Of course I am speaking on a thread which I know almost nothing about. The guy that got me started going to strip clubs did take me one time and had a vendor pay for certain expenses. The vendor paid paid the $5 or $8 cover for myself and the other guy and for the $3 beer drinks and a pizza we ordered out and ate at the club. That was it. That's my only experience with someone else picking up the tab.
avatar for chandler
chandler
19 years ago
Good news. I'm no more interested in underwriting other people's lapdances at appallingly vulgar clubs than I am in contributing to their Hummer purchases or their dream home eyesores.

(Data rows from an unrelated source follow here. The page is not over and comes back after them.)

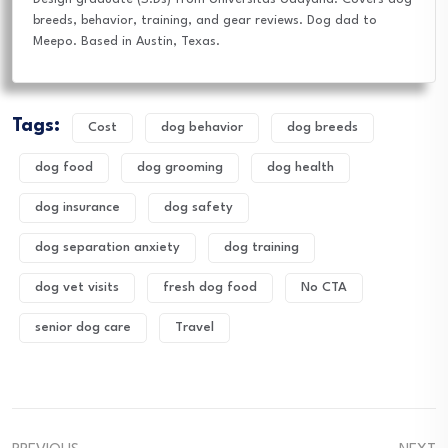
breeds, behavior, training, and gear reviews. Dog dad to
Meepo. Based in Austin, Texas.
Tags:
Cost
dog behavior
dog breeds
dog food
dog grooming
dog health
dog insurance
dog safety
dog separation anxiety
dog training
dog vet visits
fresh dog food
No CTA
senior dog care
Travel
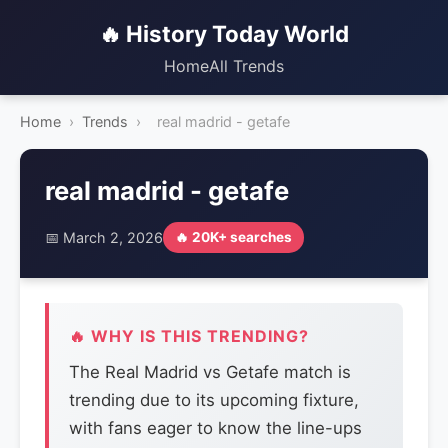
🔥 History Today World
Home
All Trends
Home
›
Trends
›
real madrid - getafe
real madrid - getafe
📅 March 2, 2026
🔥 20K+ searches
🔥 WHY IS THIS TRENDING?
The Real Madrid vs Getafe match is
trending due to its upcoming fixture,
with fans eager to know the line-ups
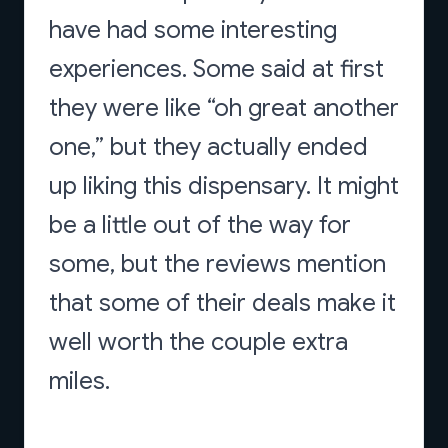
have had some interesting
experiences. Some said at first
they were like “oh great another
one,” but they actually ended
up liking this dispensary. It might
be a little out of the way for
some, but the reviews mention
that some of their deals make it
well worth the couple extra
miles.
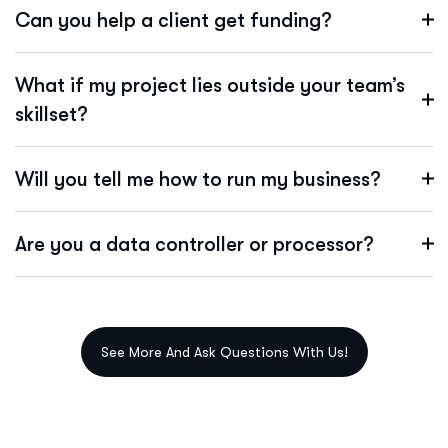
Can you help a client get funding?
What if my project lies outside your team’s
skillset?
Will you tell me how to run my business?
Are you a data controller or processor?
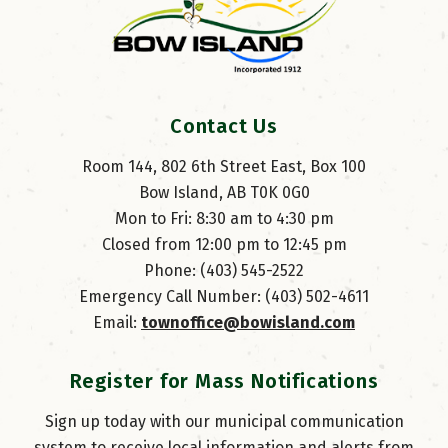
Contact Us
Room 144, 802 6th Street East, Box 100
Bow Island, AB T0K 0G0
Mon to Fri: 8:30 am to 4:30 pm
Closed from 12:00 pm to 12:45 pm
Phone: (403) 545-2522
Emergency Call Number: (403) 502-4611
Email: 
townoffice@bowisland.com
Register for Mass Notifications
Sign up today with our municipal communication
system to receive local information and alerts from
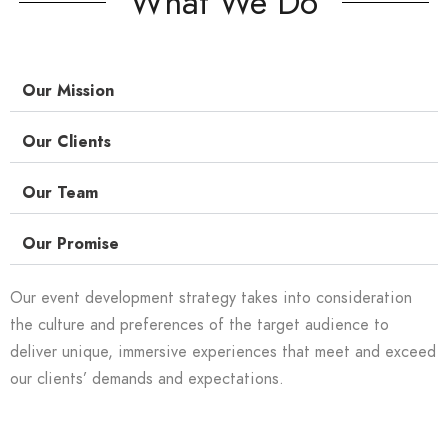
What We Do
Our Mission
Our Clients
Our Team
Our Promise
Our event development strategy takes into consideration
the culture and preferences of the target audience to
deliver unique, immersive experiences that meet and exceed
our clients’ demands and expectations.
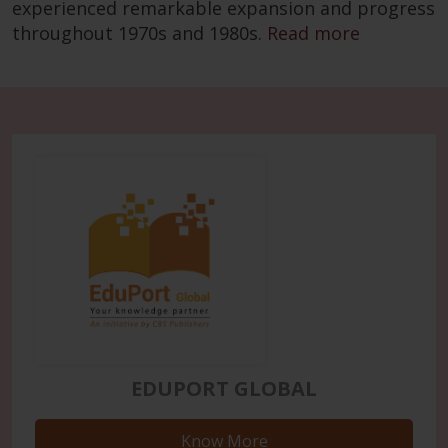
experienced remarkable expansion and progress
throughout 1970s and 1980s.
Read more
EDUPORT GLOBAL
Know More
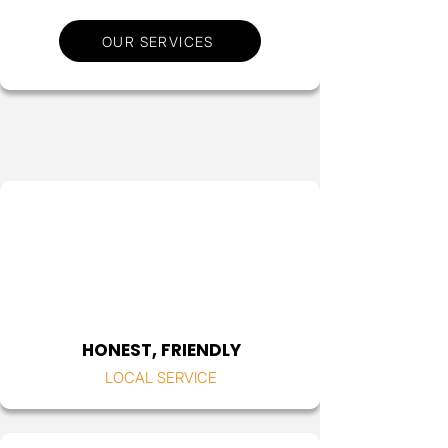
OUR SERVICES
HONEST, FRIENDLY
LOCAL SERVICE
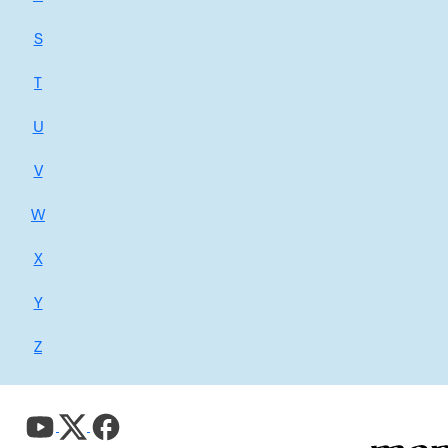
S
T
U
V
W
X
Y
Z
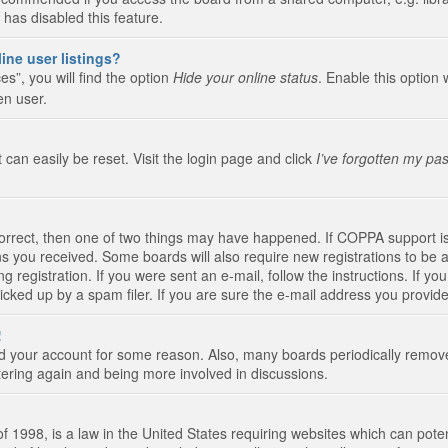
 has disabled this feature.
ine user listings?
s”, you will find the option
Hide your online status
. Enable this option 
en user.
 can easily be reset. Visit the login page and click
I’ve forgotten my pa
correct, then one of two things may have happened. If COPPA support i
ions you received. Some boards will also require new registrations to be a
g registration. If you were sent an e-mail, follow the instructions. If 
ked up by a spam filer. If you are sure the e-mail address you provided 
!
eted your account for some reason. Also, many boards periodically remo
stering again and being more involved in discussions.
 1998, is a law in the United States requiring websites which can poten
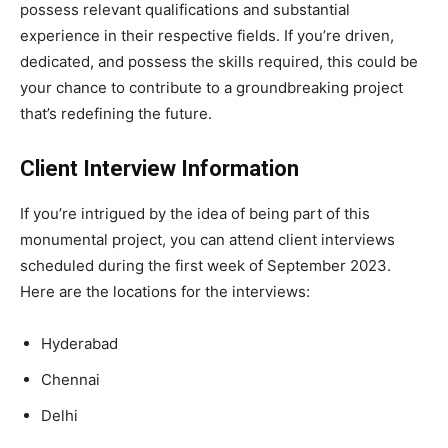
possess relevant qualifications and substantial
experience in their respective fields. If you’re driven,
dedicated, and possess the skills required, this could be
your chance to contribute to a groundbreaking project
that’s redefining the future.
Client Interview Information
If you’re intrigued by the idea of being part of this
monumental project, you can attend client interviews
scheduled during the first week of September 2023.
Here are the locations for the interviews:
Hyderabad
Chennai
Delhi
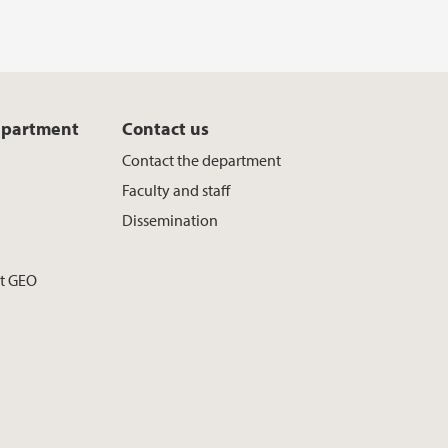
epartment
Contact us
Contact the department
Faculty and staff
Dissemination
at GEO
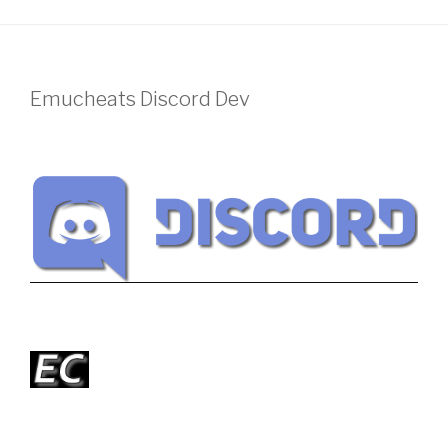
Emucheats Discord Dev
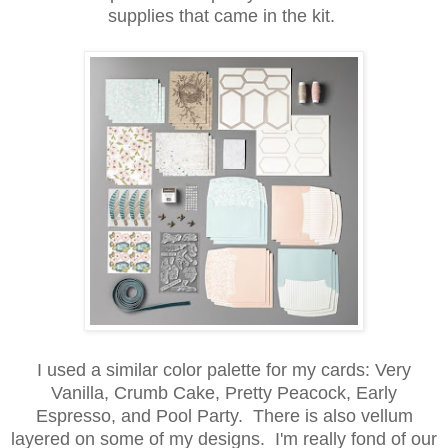
supplies that came in the kit.
I used a similar color palette for my cards: Very
Vanilla, Crumb Cake, Pretty Peacock, Early
Espresso, and Pool Party. There is also vellum
layered on some of my designs. I'm really fond of our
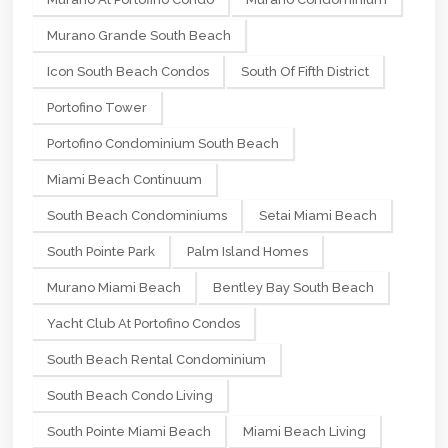
Murano Grande South Beach
Icon South Beach Condos
South Of Fifth District
Portofino Tower
Portofino Condominium South Beach
Miami Beach Continuum
South Beach Condominiums
Setai Miami Beach
South Pointe Park
Palm Island Homes
Murano Miami Beach
Bentley Bay South Beach
Yacht Club At Portofino Condos
South Beach Rental Condominium
South Beach Condo Living
South Pointe Miami Beach
Miami Beach Living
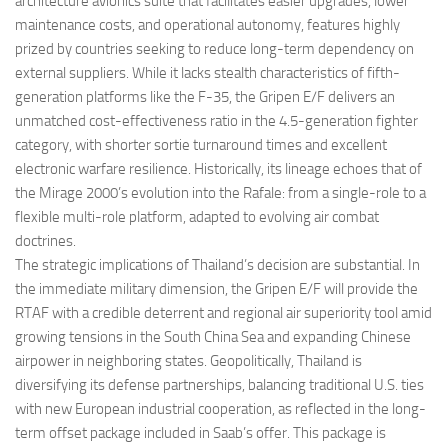
architecture avionics suite that facilitates easier upgrades, lower
maintenance costs, and operational autonomy, features highly
prized by countries seeking to reduce long-term dependency on
external suppliers. While it lacks stealth characteristics of fifth-
generation platforms like the F-35, the Gripen E/F delivers an
unmatched cost-effectiveness ratio in the 4.5-generation fighter
category, with shorter sortie turnaround times and excellent
electronic warfare resilience. Historically, its lineage echoes that of
the Mirage 2000’s evolution into the Rafale: from a single-role to a
flexible multi-role platform, adapted to evolving air combat
doctrines.
The strategic implications of Thailand’s decision are substantial. In
the immediate military dimension, the Gripen E/F will provide the
RTAF with a credible deterrent and regional air superiority tool amid
growing tensions in the South China Sea and expanding Chinese
airpower in neighboring states. Geopolitically, Thailand is
diversifying its defense partnerships, balancing traditional U.S. ties
with new European industrial cooperation, as reflected in the long-
term offset package included in Saab’s offer. This package is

However, I believe most of the cutbacks in expense account perving have already been made over the past 15 years and had their effect.
avatar for AbbieNormal
AbbieNormal
19 years ago
I think I'd like it if hummers were tax deductable...Oh, you mean the SUV...
avatar for AbbieNormal
AbbieNormal
19 years ago
Minnow, I've never been a fan of the high end clubs, so I can't say I'd shed a tear if they lost their highest end clientel. Sadly this sounds like just one more example of the neutering of the American buisnessman. What is capitalism coming to when you can't hang around with your cronies dressed like the monopoly guy in your private exclusive clubs lighting cuban cigars with $100 bills while illegal imigrants serve you a fully tax deductable 3 martini lunch while working for substandard wages? Next thing you know you won't even be able to deduct the hookers you comp your best clients!